• **Exercise prompt**:
Give back the data in full, with every line exact.

• **Dataset entries**:

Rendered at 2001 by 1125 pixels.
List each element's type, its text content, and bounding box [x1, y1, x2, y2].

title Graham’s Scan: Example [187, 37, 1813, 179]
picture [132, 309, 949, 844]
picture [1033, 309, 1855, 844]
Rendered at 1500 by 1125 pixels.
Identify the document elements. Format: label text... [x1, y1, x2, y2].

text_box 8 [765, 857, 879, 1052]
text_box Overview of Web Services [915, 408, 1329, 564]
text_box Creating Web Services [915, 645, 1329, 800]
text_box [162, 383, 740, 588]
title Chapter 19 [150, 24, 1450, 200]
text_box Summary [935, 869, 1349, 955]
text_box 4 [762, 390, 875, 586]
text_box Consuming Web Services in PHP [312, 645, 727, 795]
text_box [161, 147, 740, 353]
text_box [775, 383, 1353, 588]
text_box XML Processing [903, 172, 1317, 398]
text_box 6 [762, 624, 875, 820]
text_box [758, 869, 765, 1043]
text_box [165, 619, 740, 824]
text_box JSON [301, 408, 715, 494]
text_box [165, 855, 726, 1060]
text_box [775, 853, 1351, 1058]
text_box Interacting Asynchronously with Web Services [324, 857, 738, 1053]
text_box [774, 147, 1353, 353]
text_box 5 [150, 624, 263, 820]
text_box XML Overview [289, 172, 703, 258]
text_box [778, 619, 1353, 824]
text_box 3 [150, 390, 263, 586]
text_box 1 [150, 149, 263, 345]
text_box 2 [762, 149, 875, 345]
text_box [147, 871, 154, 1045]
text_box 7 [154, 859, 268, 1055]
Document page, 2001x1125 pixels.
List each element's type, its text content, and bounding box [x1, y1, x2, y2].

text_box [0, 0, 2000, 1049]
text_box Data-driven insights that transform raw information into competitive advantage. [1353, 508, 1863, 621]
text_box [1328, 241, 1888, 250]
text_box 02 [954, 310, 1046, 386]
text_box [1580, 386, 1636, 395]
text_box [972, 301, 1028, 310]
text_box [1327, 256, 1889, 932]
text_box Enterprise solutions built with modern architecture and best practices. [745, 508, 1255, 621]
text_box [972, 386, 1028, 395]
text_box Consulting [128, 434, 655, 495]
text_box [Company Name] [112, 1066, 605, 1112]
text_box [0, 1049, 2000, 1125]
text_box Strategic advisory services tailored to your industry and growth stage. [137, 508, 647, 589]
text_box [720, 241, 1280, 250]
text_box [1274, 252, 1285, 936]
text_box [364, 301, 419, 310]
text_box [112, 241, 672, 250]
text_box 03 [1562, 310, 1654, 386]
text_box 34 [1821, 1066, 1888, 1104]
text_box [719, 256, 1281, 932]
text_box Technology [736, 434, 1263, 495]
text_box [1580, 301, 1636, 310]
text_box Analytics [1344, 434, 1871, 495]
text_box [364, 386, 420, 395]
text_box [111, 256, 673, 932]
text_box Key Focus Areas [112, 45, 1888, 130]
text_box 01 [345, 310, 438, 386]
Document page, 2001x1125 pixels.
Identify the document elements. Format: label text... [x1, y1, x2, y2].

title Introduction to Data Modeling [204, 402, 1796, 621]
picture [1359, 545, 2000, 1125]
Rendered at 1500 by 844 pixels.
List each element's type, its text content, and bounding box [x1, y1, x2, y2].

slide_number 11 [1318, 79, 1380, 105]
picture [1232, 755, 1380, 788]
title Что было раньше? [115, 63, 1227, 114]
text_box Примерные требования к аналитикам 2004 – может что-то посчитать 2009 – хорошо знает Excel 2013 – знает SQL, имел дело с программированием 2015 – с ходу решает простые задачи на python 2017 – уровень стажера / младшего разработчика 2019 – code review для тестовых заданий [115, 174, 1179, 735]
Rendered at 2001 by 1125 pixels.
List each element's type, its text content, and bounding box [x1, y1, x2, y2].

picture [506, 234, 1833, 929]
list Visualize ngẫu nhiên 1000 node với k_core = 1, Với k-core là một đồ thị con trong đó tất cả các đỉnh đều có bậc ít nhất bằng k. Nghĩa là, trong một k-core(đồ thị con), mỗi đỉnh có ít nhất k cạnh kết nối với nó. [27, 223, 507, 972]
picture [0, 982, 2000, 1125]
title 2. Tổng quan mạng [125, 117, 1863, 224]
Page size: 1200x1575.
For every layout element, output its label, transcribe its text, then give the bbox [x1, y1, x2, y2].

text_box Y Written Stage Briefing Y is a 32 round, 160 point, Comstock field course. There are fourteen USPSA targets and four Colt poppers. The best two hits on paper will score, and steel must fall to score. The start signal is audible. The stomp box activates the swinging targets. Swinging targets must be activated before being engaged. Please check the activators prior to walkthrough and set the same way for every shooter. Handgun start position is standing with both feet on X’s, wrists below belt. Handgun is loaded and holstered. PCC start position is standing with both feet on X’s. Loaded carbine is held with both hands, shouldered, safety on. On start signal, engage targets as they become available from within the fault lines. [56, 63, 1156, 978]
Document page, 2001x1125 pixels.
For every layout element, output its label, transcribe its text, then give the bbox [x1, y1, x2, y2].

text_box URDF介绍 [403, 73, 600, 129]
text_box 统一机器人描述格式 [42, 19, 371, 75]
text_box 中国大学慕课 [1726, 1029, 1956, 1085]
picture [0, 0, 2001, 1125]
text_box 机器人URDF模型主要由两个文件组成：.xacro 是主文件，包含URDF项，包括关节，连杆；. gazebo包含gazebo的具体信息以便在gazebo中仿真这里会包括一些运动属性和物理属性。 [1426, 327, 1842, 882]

• **Solution**:
Rendered at 2001 by 1125 pixels.
List each element's type, its text content, and bounding box [x1, y1, x2, y2].

title Graham’s Scan: Example [187, 37, 1813, 179]
picture [132, 309, 949, 844]
picture [1033, 309, 1855, 844]
Rendered at 1500 by 1125 pixels.
Identify the document elements. Format: label text... [x1, y1, x2, y2].

text_box 8 [765, 857, 879, 1052]
text_box Overview of Web Services [915, 408, 1329, 564]
text_box Creating Web Services [915, 645, 1329, 800]
text_box [162, 383, 740, 588]
title Chapter 19 [150, 24, 1450, 200]
text_box Summary [935, 869, 1349, 955]
text_box 4 [762, 390, 875, 586]
text_box Consuming Web Services in PHP [312, 645, 727, 795]
text_box [161, 147, 740, 353]
text_box [775, 383, 1353, 588]
text_box XML Processing [903, 172, 1317, 398]
text_box 6 [762, 624, 875, 820]
text_box [758, 869, 765, 1043]
text_box [165, 619, 740, 824]
text_box JSON [301, 408, 715, 494]
text_box [165, 855, 726, 1060]
text_box [775, 853, 1351, 1058]
text_box Interacting Asynchronously with Web Services [324, 857, 738, 1053]
text_box [774, 147, 1353, 353]
text_box 5 [150, 624, 263, 820]
text_box XML Overview [289, 172, 703, 258]
text_box [778, 619, 1353, 824]
text_box 3 [150, 390, 263, 586]
text_box 1 [150, 149, 263, 345]
text_box 2 [762, 149, 875, 345]
text_box [147, 871, 154, 1045]
text_box 7 [154, 859, 268, 1055]
Document page, 2001x1125 pixels.
List each element's type, its text content, and bounding box [x1, y1, x2, y2].

text_box [0, 0, 2000, 1049]
text_box Data-driven insights that transform raw information into competitive advantage. [1353, 508, 1863, 621]
text_box [1328, 241, 1888, 250]
text_box 02 [954, 310, 1046, 386]
text_box [1580, 386, 1636, 395]
text_box [972, 301, 1028, 310]
text_box [1327, 256, 1889, 932]
text_box Enterprise solutions built with modern architecture and best practices. [745, 508, 1255, 621]
text_box [972, 386, 1028, 395]
text_box Consulting [128, 434, 655, 495]
text_box [Company Name] [112, 1066, 605, 1112]
text_box [0, 1049, 2000, 1125]
text_box Strategic advisory services tailored to your industry and growth stage. [137, 508, 647, 589]
text_box [720, 241, 1280, 250]
text_box [1274, 252, 1285, 936]
text_box [364, 301, 419, 310]
text_box [112, 241, 672, 250]
text_box 03 [1562, 310, 1654, 386]
text_box 34 [1821, 1066, 1888, 1104]
text_box [719, 256, 1281, 932]
text_box Technology [736, 434, 1263, 495]
text_box [1580, 301, 1636, 310]
text_box Analytics [1344, 434, 1871, 495]
text_box [364, 386, 420, 395]
text_box [111, 256, 673, 932]
text_box Key Focus Areas [112, 45, 1888, 130]
text_box 01 [345, 310, 438, 386]
Document page, 2001x1125 pixels.
Identify the document elements. Format: label text... [x1, y1, x2, y2].

title Introduction to Data Modeling [204, 402, 1796, 621]
picture [1359, 545, 2000, 1125]
Rendered at 1500 by 844 pixels.
List each element's type, its text content, and bounding box [x1, y1, x2, y2].

slide_number 11 [1318, 79, 1380, 105]
picture [1232, 755, 1380, 788]
title Что было раньше? [115, 63, 1227, 114]
text_box Примерные требования к аналитикам 2004 – может что-то посчитать 2009 – хорошо знает Excel 2013 – знает SQL, имел дело с программированием 2015 – с ходу решает простые задачи на python 2017 – уровень стажера / младшего разработчика 2019 – code review для тестовых заданий [115, 174, 1179, 735]
Rendered at 2001 by 1125 pixels.
List each element's type, its text content, and bounding box [x1, y1, x2, y2].

picture [506, 234, 1833, 929]
list Visualize ngẫu nhiên 1000 node với k_core = 1, Với k-core là một đồ thị con trong đó tất cả các đỉnh đều có bậc ít nhất bằng k. Nghĩa là, trong một k-core(đồ thị con), mỗi đỉnh có ít nhất k cạnh kết nối với nó. [27, 223, 507, 972]
picture [0, 982, 2000, 1125]
title 2. Tổng quan mạng [125, 117, 1863, 224]
Page size: 1200x1575.
For every layout element, output its label, transcribe its text, then give the bbox [x1, y1, x2, y2].

text_box Y Written Stage Briefing Y is a 32 round, 160 point, Comstock field course. There are fourteen USPSA targets and four Colt poppers. The best two hits on paper will score, and steel must fall to score. The start signal is audible. The stomp box activates the swinging targets. Swinging targets must be activated before being engaged. Please check the activators prior to walkthrough and set the same way for every shooter. Handgun start position is standing with both feet on X’s, wrists below belt. Handgun is loaded and holstered. PCC start position is standing with both feet on X’s. Loaded carbine is held with both hands, shouldered, safety on. On start signal, engage targets as they become available from within the fault lines. [56, 63, 1156, 978]
Document page, 2001x1125 pixels.
For every layout element, output its label, transcribe its text, then give the bbox [x1, y1, x2, y2].

text_box URDF介绍 [403, 73, 600, 129]
text_box 统一机器人描述格式 [42, 19, 371, 75]
text_box 中国大学慕课 [1726, 1029, 1956, 1085]
picture [0, 0, 2001, 1125]
text_box 机器人URDF模型主要由两个文件组成：.xacro 是主文件，包含URDF项，包括关节，连杆；. gazebo包含gazebo的具体信息以便在gazebo中仿真这里会包括一些运动属性和物理属性。 [1426, 327, 1842, 882]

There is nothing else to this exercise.